Kgathi’s response completely avoids pointing out that for the past 10 years Botswana has never participated in militant peace keeping missions. According to the Botswana Government Portal on Peacekeeping Missions, the first mission was in 1992, Operation Restore Hope in Somalia and Juba, South Sudan then BDF conducted operational exercises such as “Exercise Thokgamo” in June 2005 in which SADC member states participated while some of its personnel were serving on an African Union Liaison Mission in Ethiopia/Eritrea and a military observers role in Darfur, Sudan.
From 1993 to 1994, the BDF was deployed to Rwanda as observers only. The same year, BDF troops participated in a UN peacekeeping operation in Mozambique and ‘Operation BOLEAS’ a SADC military intervention in Lesotho in 1998.
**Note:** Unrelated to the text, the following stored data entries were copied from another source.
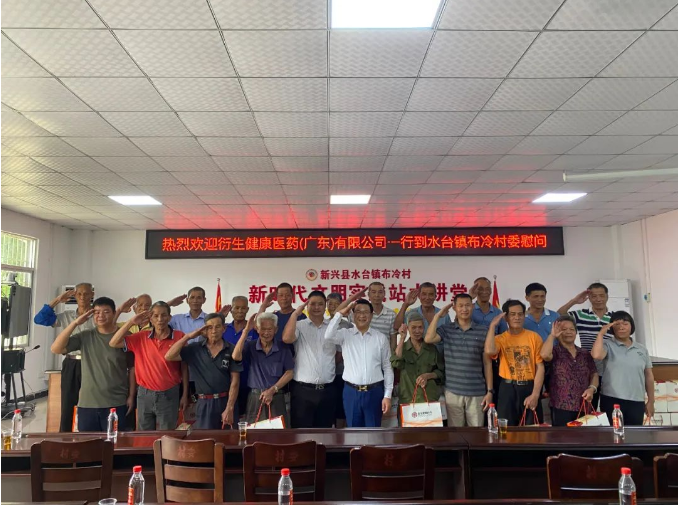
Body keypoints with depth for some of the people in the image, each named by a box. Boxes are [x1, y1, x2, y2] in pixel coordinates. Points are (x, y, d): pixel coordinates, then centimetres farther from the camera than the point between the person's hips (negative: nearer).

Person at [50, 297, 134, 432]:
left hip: (116, 404, -2)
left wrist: (131, 396, 0)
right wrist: (75, 323, -9)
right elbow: (56, 349, -5)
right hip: (87, 403, 2)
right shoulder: (85, 336, 3)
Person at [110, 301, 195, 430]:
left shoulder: (179, 337, -8)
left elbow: (184, 367, -2)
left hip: (169, 395, -2)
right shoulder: (141, 337, -2)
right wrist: (131, 322, -13)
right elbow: (114, 343, -7)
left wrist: (185, 395, -1)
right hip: (145, 394, 2)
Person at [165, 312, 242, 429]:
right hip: (203, 404, 1)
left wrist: (229, 408, -11)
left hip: (225, 402, -1)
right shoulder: (195, 349, 2)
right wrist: (187, 336, -9)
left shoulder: (231, 350, -3)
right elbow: (169, 356, -7)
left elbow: (235, 381, -5)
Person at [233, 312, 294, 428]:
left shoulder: (283, 349, 1)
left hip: (276, 398, 0)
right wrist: (246, 330, -18)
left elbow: (289, 373, 2)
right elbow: (236, 357, -18)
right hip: (255, 397, 1)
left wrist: (272, 390, -9)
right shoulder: (250, 346, 1)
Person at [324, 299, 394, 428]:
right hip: (351, 392, 0)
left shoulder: (381, 338, 2)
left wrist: (387, 395, -1)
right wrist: (340, 313, -13)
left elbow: (387, 367, 4)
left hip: (374, 392, 0)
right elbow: (329, 336, -20)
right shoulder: (345, 334, 1)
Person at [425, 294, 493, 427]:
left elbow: (487, 363, 5)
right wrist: (438, 315, -6)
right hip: (453, 392, 0)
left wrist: (490, 391, 1)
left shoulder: (483, 331, 2)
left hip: (477, 393, 0)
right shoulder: (446, 330, 3)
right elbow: (428, 339, -17)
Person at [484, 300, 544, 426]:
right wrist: (492, 325, -12)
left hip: (529, 388, 1)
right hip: (508, 389, 0)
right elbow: (489, 351, -23)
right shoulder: (500, 339, 1)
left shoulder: (534, 337, 2)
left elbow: (540, 367, 0)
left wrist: (535, 394, -9)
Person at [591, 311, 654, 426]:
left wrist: (651, 401, 13)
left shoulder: (642, 349, 11)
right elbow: (596, 355, -24)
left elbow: (649, 375, 15)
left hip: (637, 402, 4)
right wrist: (601, 333, -15)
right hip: (612, 400, -4)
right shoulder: (608, 345, -1)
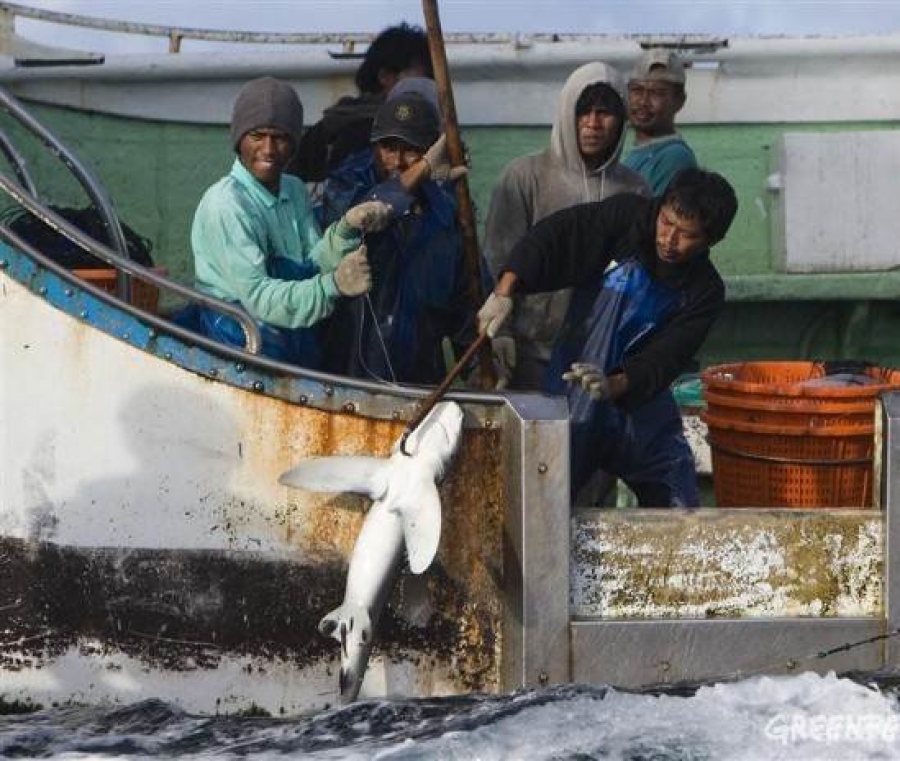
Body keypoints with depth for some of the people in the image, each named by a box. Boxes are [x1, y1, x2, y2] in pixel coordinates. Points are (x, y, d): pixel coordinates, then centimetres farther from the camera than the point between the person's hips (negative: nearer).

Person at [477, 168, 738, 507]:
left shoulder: (705, 291, -5)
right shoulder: (628, 216, -8)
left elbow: (661, 364, -16)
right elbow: (552, 236, -16)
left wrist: (613, 386, -36)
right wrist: (504, 291, -32)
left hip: (640, 401, 3)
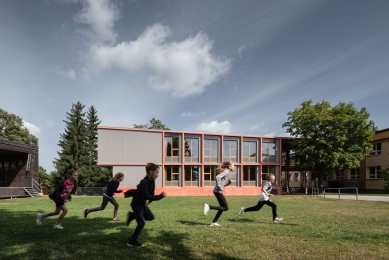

Military experts posit that our lack of participation in peace keeping missions fails to justify the expense of an attack aircraft. Kgathi does not explain the use of the Gripen jet fighter, a heavily armed attack aircraft as opposed to cargo aircraft and helicopters traditionally used for peacekeeping missions.
“The Gripen is specifically used for reconnaissance and open terrain battle, it is also a bomber. The spending is misplaced for such missions,” says one military expert who declined to be named.
According to the National Interest Magazine, a military publication, SAAB announced in 2015 that it was seeking to dispose of between 200 -400 of the Gripen C and D model frames made obsolete by their newer model the JAS-39E/F Gripen NG. Botswana is seeking to purchase the former planes.